**Extrait fourni:**
Malgré une appétence renforcée du rap hexagonal envers les maisons haut de gamme, ces dernières soufflent le chaud et le froid quand il s’agit d’établir des connexions durables. Après plusieurs années de « je t’aime moi non plus », où en est la relation entre le luxe et le rap francophone?
Le 03/06/2023 à 13:42
Véritables incarnations de l’image des rappeurs, la mode et les accessoires font désormais partie intégrante de la direction artistique des projets. Mais alors que le luxe est marié de longue date aux rappeurs américains, son union avec les artistes français semble toujours être bloquée au stade des fiançailles.
Bien que les marques soient de plus en plus enclines à travailler avec les rappeurs, peu de collaborations et de nominations d’égérie ont lieu malgré la popularité du rap dans le paysage musical français. Décryptable, avec des acteurs du milieu, d’un rapport complexe en pleine évolution.
L’influence américaine remixée à la sauce française
A$AP Rocky et Travis Scott, respectivement égéries chez Dior et Saint Laurent, cocréation de montres entre Jay-Z et Hublot, fondation d’un label de joaillerie et d’accessoires Homer par Frank Ocean… Largement sollicités par les marques, les rappeurs transatlantiques ont acquis au fil du temps une légitimité luxe et mode difficile à remettre en question.
« Les États-Unis ont eu des rappeurs décalés, en termes artistiques, avant la France » rappelle Marouane Sair, journaliste chez Rapunchline, « avec une visibilité et des audiences plus conséquentes ». Si cette longueur d’avance et les retombées commerciales corrélées expliquent cette proximité plus forte avec les marques de luxe, il faut aussi prendre en considération un état d’esprit différent entre les rappeurs américains et francophones.

Entrées de données:
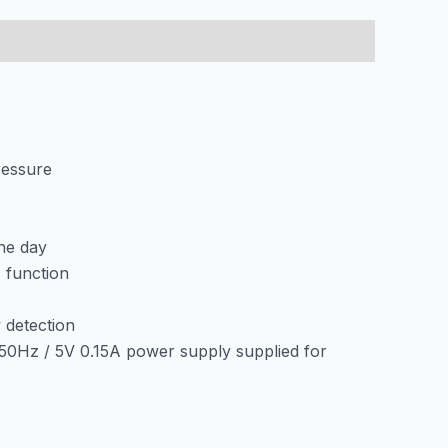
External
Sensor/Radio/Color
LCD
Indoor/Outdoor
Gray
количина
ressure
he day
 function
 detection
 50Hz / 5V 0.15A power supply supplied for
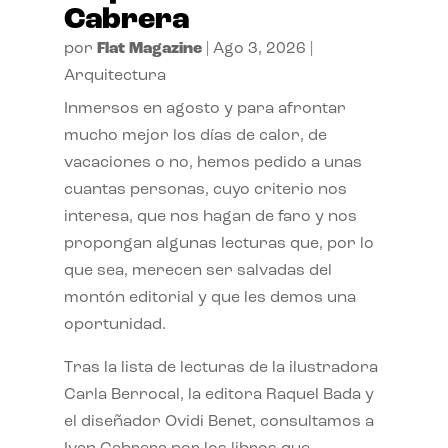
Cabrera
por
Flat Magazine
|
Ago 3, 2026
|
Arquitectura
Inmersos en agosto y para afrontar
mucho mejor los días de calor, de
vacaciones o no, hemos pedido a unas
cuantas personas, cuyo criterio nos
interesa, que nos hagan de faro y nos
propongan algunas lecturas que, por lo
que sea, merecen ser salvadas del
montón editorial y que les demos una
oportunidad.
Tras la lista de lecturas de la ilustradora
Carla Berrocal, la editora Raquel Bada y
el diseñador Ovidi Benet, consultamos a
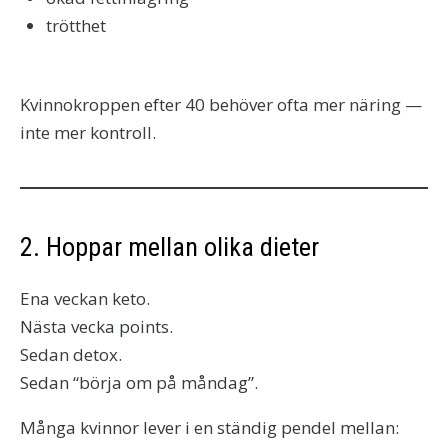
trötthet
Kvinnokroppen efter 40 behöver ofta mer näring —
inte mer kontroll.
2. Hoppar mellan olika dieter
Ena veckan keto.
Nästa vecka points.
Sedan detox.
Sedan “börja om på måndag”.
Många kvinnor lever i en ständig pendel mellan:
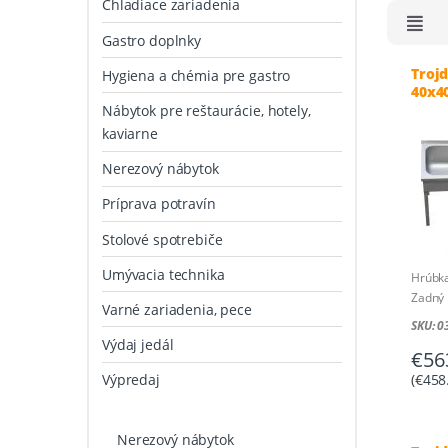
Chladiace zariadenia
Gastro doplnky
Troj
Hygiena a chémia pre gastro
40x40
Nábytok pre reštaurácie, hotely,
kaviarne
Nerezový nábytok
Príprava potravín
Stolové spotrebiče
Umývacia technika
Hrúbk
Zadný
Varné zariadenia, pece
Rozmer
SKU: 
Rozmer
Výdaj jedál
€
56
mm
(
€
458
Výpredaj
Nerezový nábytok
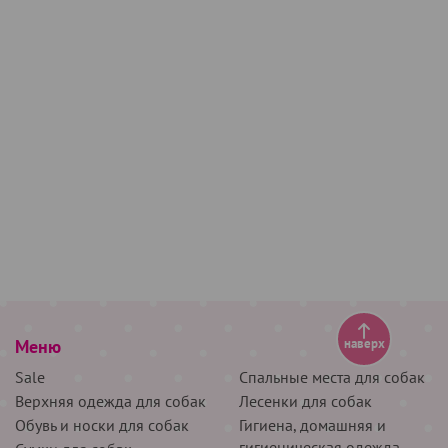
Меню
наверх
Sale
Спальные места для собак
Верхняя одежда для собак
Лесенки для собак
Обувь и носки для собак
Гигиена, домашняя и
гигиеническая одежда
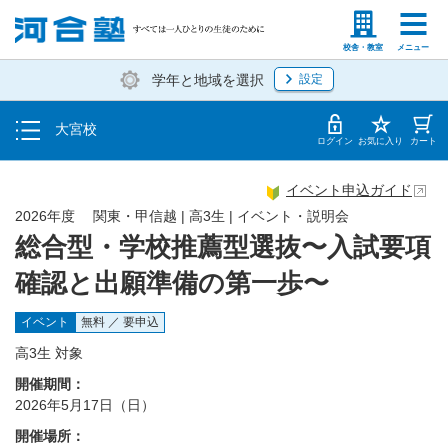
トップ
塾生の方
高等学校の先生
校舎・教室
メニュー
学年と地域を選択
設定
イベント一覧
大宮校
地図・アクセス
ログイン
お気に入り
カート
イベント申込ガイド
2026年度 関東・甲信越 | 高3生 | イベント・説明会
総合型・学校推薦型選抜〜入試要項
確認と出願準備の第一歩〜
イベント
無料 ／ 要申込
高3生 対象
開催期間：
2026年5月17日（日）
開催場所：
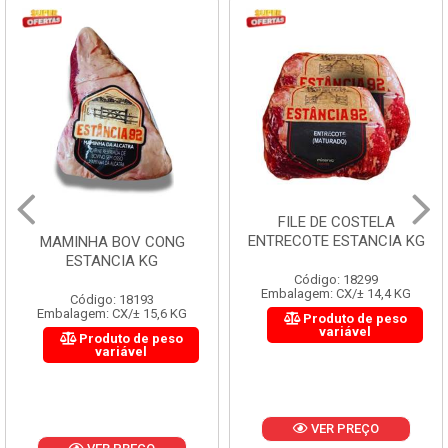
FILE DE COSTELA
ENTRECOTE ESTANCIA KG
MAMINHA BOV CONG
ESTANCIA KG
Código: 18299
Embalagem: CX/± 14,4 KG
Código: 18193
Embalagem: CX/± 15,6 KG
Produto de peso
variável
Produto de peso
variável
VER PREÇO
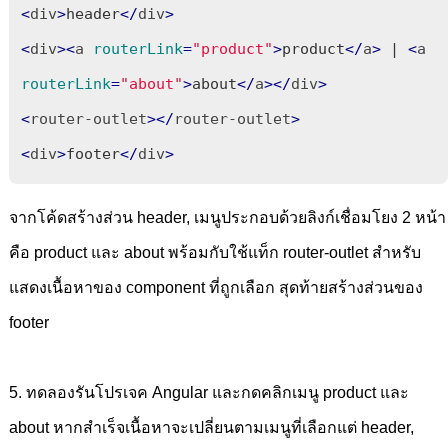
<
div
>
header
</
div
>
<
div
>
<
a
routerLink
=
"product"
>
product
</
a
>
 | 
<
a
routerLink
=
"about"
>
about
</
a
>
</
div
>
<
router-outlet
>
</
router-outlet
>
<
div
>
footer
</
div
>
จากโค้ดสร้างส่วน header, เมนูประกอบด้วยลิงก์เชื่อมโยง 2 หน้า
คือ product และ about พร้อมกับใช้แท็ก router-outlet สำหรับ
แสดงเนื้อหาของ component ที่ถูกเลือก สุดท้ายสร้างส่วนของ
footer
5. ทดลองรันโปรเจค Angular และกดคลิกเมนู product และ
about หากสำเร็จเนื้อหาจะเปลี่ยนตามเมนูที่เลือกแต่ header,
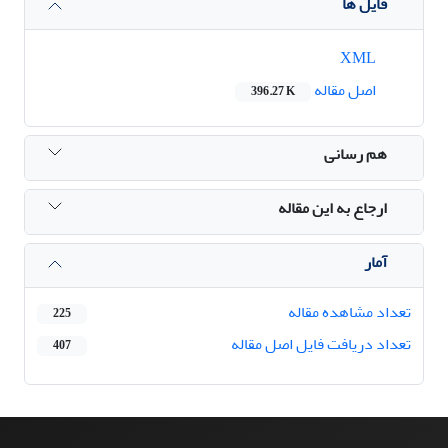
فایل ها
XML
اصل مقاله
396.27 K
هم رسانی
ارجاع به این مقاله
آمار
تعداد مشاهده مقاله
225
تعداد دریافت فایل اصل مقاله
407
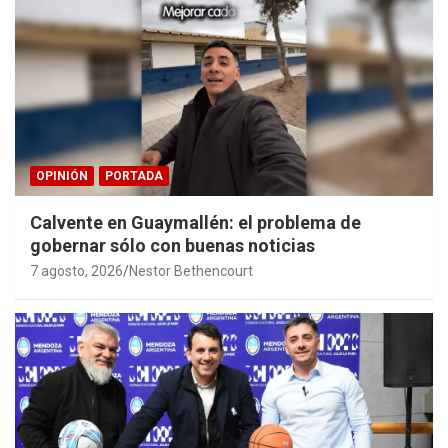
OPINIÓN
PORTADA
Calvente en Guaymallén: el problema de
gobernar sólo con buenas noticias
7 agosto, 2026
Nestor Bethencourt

**Consigne:**
D'après l'extrait sur le luxe et le rap francophone, de quelle maison Travis Scott est-il l'égérie ? Répondez en quelques mots, s'il vous plaît.

**Réponse:**
Travis Scott est l'égérie de Saint Laurent.